== Segment start ==

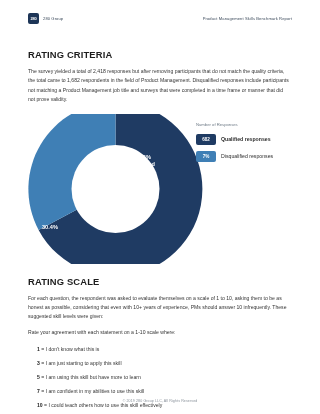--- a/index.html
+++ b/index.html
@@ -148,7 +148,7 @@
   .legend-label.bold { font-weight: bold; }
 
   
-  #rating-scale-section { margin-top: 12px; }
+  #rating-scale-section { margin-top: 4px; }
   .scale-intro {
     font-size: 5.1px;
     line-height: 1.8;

== Segment end ==

EXERCISE GOAL
For the word "margin", please say how many lines in the entries hold it, with only the number as the reply.

ANSWER BOX
2